TEXT PROVIDED

▬▬▬▬▬▬▬▬▬▬

From: James Houghton <jthoughton@google.com>
To: Mike Kravetz <mike.kravetz@oracle.com>
Cc: Muchun Song <songmuchun@bytedance.com>,
Peter Xu <peterx@redhat.com>,
David Hildenbrand <david@redhat.com>,
David Rientjes <rientjes@google.com>,
Axel Rasmussen <axelrasmussen@google.com>,
Mina Almasry <almasrymina@google.com>,
"Zach O'Keefe" <zokeefe@google.com>,
Manish Mishra <manish.mishra@nutanix.com>,
Naoya Horiguchi <naoya.horiguchi@nec.com>,
"Dr . David Alan Gilbert" <dgilbert@redhat.com>,
"Matthew Wilcox (Oracle)" <willy@infradead.org>,
Vlastimil Babka <vbabka@suse.cz>,
Baolin Wang <baolin.wang@linux.alibaba.com>,
Miaohe Lin <linmiaohe@huawei.com>,
Yang Shi <shy828301@gmail.com>,
Andrew Morton <akpm@linux-foundation.org>,
linux-mm@kvack.org, linux-kernel@vger.kernel.org
Subject: Re: [RFC PATCH v2 08/47] hugetlb: add HGM enablement functions
Date: Tue, 13 Dec 2022 10:49:32 -0500 [thread overview]
Message-ID: <CADrL8HU9sQuh_W3Qx4dvGV44VLYNbt300cpWLU--BqLo3Xxgpw@mail.gmail.com> (raw)
In-Reply-To: <Y5fDwH6XiM808oUM@monkey>
On Mon, Dec 12, 2022 at 7:14 PM Mike Kravetz <mike.kravetz@oracle.com> wrote:
>
> On 10/21/22 16:36, James Houghton wrote:
> > Currently it is possible for all shared VMAs to use HGM, but it must be
> > enabled first. This is because with HGM, we lose PMD sharing, and page
> > table walks require additional synchronization (we need to take the VMA
> > lock).
>
> Not sure yet, but I expect Peter's series will help with locking for
> hugetlb specific page table walks.
It should make things a little bit cleaner in this series; I'll rebase
HGM on top of those patches this week (and hopefully get a v1 out
soon).

▬▬▬▬▬▬▬▬▬▬

PROVIDED DATA
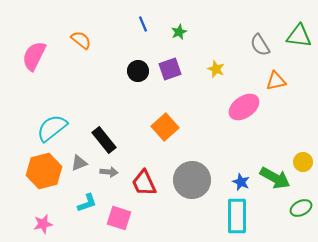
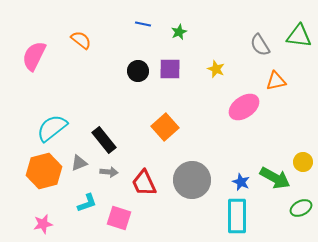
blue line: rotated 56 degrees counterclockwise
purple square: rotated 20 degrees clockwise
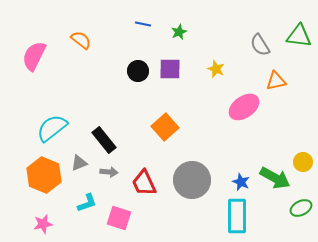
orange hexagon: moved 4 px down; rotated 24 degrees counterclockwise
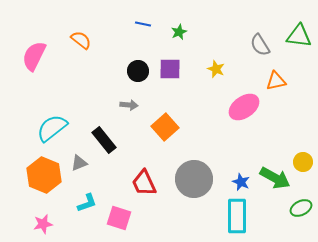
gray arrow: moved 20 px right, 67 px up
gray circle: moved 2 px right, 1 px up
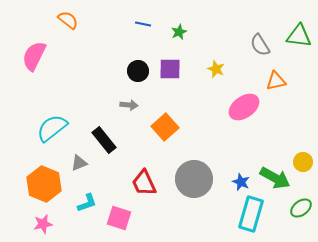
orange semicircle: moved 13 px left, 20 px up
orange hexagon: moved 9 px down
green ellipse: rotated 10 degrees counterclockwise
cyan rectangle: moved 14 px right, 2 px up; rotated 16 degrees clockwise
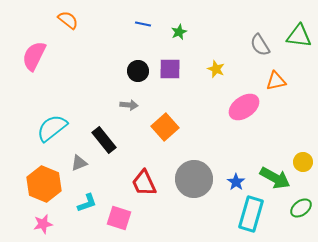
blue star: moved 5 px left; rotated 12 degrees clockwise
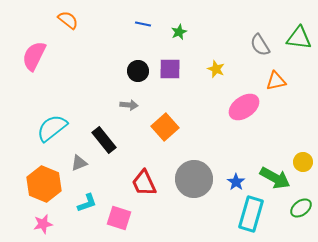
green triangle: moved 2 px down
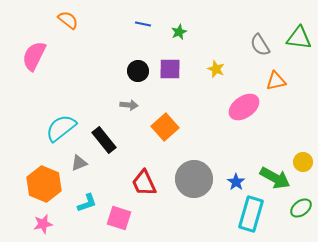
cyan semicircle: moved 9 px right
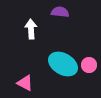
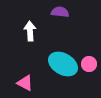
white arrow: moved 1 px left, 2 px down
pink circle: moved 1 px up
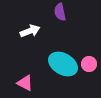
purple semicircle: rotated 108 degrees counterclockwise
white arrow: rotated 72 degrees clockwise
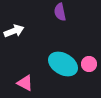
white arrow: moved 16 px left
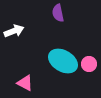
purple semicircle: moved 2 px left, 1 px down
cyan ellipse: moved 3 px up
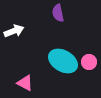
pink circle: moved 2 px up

▬▬▬▬▬▬▬▬▬▬

EXERCISES TO COMPLETE
[A] Name every person on the Cc line of the hugetlb email whose address ends in google.com.
[B] Copy out all the records' lines about how shapes moved or rotated, word for word, and leave out the picture lines.
The email and the records have nothing to do with each other.

PER-TASK OUTPUTS
[A] David Rientjes, Axel Rasmussen, Mina Almasry, Zach O'Keefe

[B]
blue line: rotated 56 degrees counterclockwise
purple square: rotated 20 degrees clockwise
orange hexagon: moved 4 px down; rotated 24 degrees counterclockwise
gray arrow: moved 20 px right, 67 px up
gray circle: moved 2 px right, 1 px up
orange semicircle: moved 13 px left, 20 px up
orange hexagon: moved 9 px down
green ellipse: rotated 10 degrees counterclockwise
cyan rectangle: moved 14 px right, 2 px up; rotated 16 degrees clockwise
blue star: moved 5 px left; rotated 12 degrees clockwise
green triangle: moved 2 px down
cyan semicircle: moved 9 px right
white arrow: moved 1 px left, 2 px down
pink circle: moved 1 px up
purple semicircle: rotated 108 degrees counterclockwise
white arrow: rotated 72 degrees clockwise
white arrow: moved 16 px left
purple semicircle: moved 2 px left, 1 px down
cyan ellipse: moved 3 px up
pink circle: moved 2 px up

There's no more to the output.